Tingginya tingkat volatilitas suku bunga tsb mengakibatkan tingginya tingkat 
ketidakpastian dalam finansial market sehingga mendorong para pemberi pinjaman 
dan peminjam uang meninggalkan sector riil , uang hanya beputar dari satu 
instrument finansial ke instrument lainnya tanpa pernah bersinggungan dengan 
aktivitas produktif. Keadaan ini membuat finansial market  semakin aktif dan 
memanas yang merupakan salah satu penyebab ketidakstabilan ekonomi. 

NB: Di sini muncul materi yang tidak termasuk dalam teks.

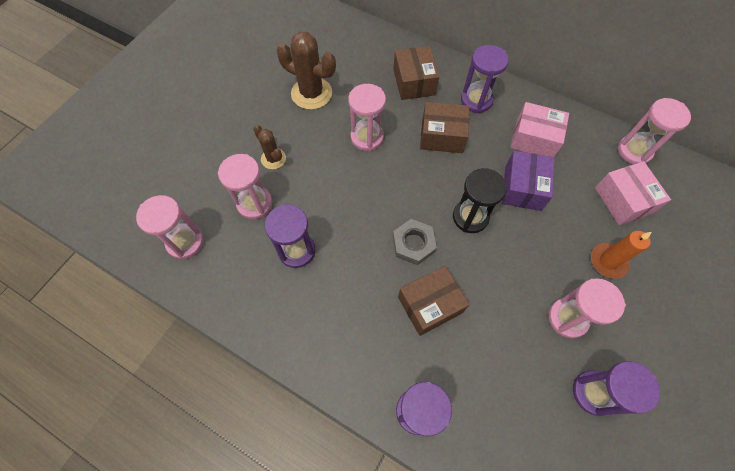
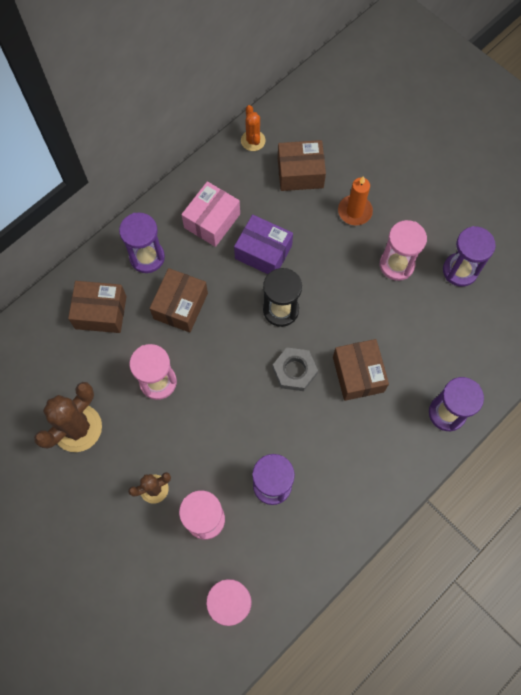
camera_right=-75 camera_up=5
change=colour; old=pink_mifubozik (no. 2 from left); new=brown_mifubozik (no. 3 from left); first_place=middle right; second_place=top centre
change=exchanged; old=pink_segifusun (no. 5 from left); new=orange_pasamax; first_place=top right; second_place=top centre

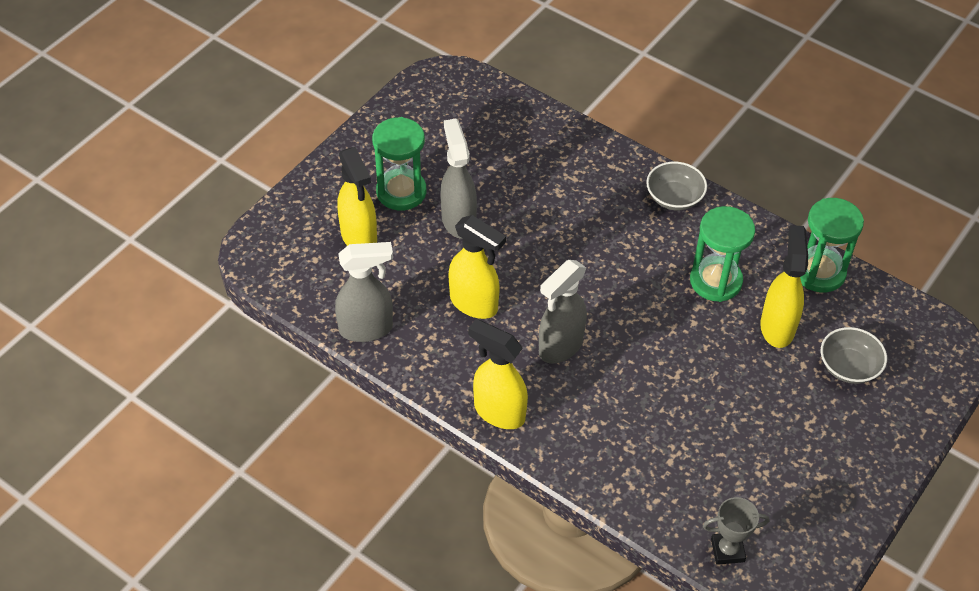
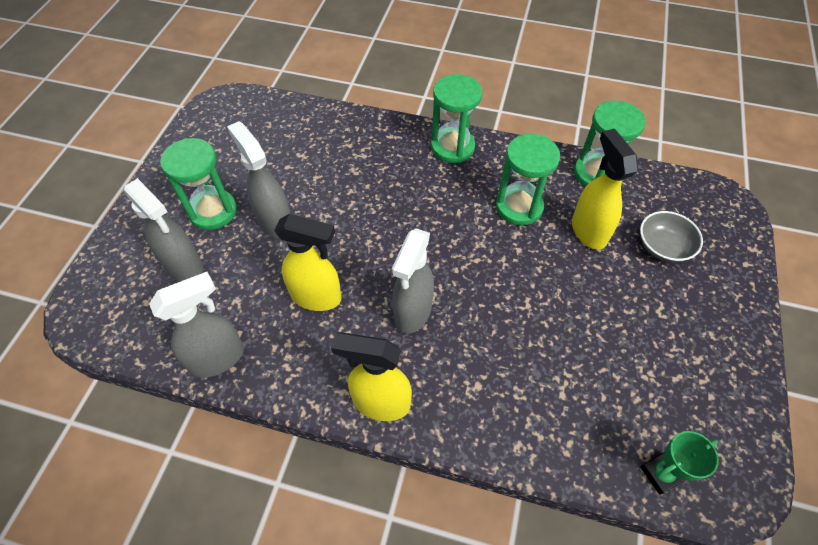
camera_right=-20 camera_up=5
change=colour; old=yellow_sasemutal (no. 1 from left); new=grey_sasemutal (no. 1 from left); first_place=top centre; second_place=middle left
change=exchanged; old=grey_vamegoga (no. 1 from left); new=green_segifusun (no. 2 from left); first_place=top right; second_place=top centre
change=colour; old=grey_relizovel; new=green_relizovel; first_place=bottom right; second_place=bottom right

Dengan melihat kondisi seperti itu sebenarnya sudah cukup mematahkan 
justifikasi kalangan kapitalis bagi bunga yang dibebankan oleh kreditor kepada 
debitor dengan menginterprestasikannya sebagai hak modal atas sebagian profit 
yang dituai debitor berkat uang yang dipinjamnya, karena pada kenyataannya 
debitor banyak yang memakai uang pinjamannya bukan untuk aktivitas produktif 
(sector rill) seperti perniagaan barang dan jasa tapi untuk memutarkan uang tsb 
pada sector yang berbau spekulatif seperti untuk mengambil keuntungan pada 
instrument finansial market.

Kita tentu masih ingat, pada waktu MUI pada tahun 2003 mengeluarkan fatwa bunga 
bank haram, banyak kalangan intelektual termasuk sebagian ulama yang menentang 
fatwa MUI tsb  dengan menjustifikasi atas bunga yang dibebankan oleh kreditor 
kepada debitor merupakan hak modal atas sebagian profit yang dituai debitor 
berkat uang yang dipinjamnya. Sehingga masyarakat muslim Indonesia banyak yang 
percaya kalau system bunga kapitalis adalah tidaklah haram dengan tetap 
menyimpan uangnya di bank yang memakai system bunga.  Inilah yang merupakan 
salah satu yang menghambat dalam  perkembangan bank syariah nasional sekarang 
ini, yaitu pola fikir masyarakat muslim Indonesia yang tidak tepat dalam 
memandang system bunga kapitalis.

Dalam Islam, bukannya tidak mengakui hak modal atas sebagian profit yang dituai 
debitor tapi caranya adalah  dengan system profit sharing (bagi hasil) atau 
yang disebut dengan  persekutuan mudharabah., dimana pemilik modal 
(penabung/deposan) hanya akan mendapatkan keuntungan bila bank memang 
mendapatkan keuntungan dari sector riil. Ini berbeda dengan mengakui hak modal 
dengan system bunga kapitalis yang menggaransi pendapatan bagi pemilik modal 
(penabung/deposan) tanpa melihat hasil yang dicapai oleh bank dalam menyalurkan 
pembiayaan (kredit).

Sebagai penutup tulisan artikel saya ini, saya ingin menegaskan sekali lagi 
bahwa sebenarnya banyak sekali justifikasi kalangan kapitalis atas bunga.  
Namun yang paling kuat yang mampu meyakinkan masyarakat muslim di Indonesia 
system bunga tidaklah haram, adalah justifikasi kalangan kapitalis atas bunga 
yang dibebankan oleh kreditor kepada debitor merupakan interprestasi sebagai 
hak modal atas sebagian profit yang dituai debitor berkat uang yang 
dipinjamnya. Padahal pada kenyataannya debitor banyak yang memakai uang 
pinjamannya bukan untuk aktivitas produktif (sector rill) seperti perniagaan 
barang dan jasa tapi untuk memutarkan uang tsb pada sector yang berbau 
spekulatif seperti untuk mengambil keuntungan pada instrument finansial market.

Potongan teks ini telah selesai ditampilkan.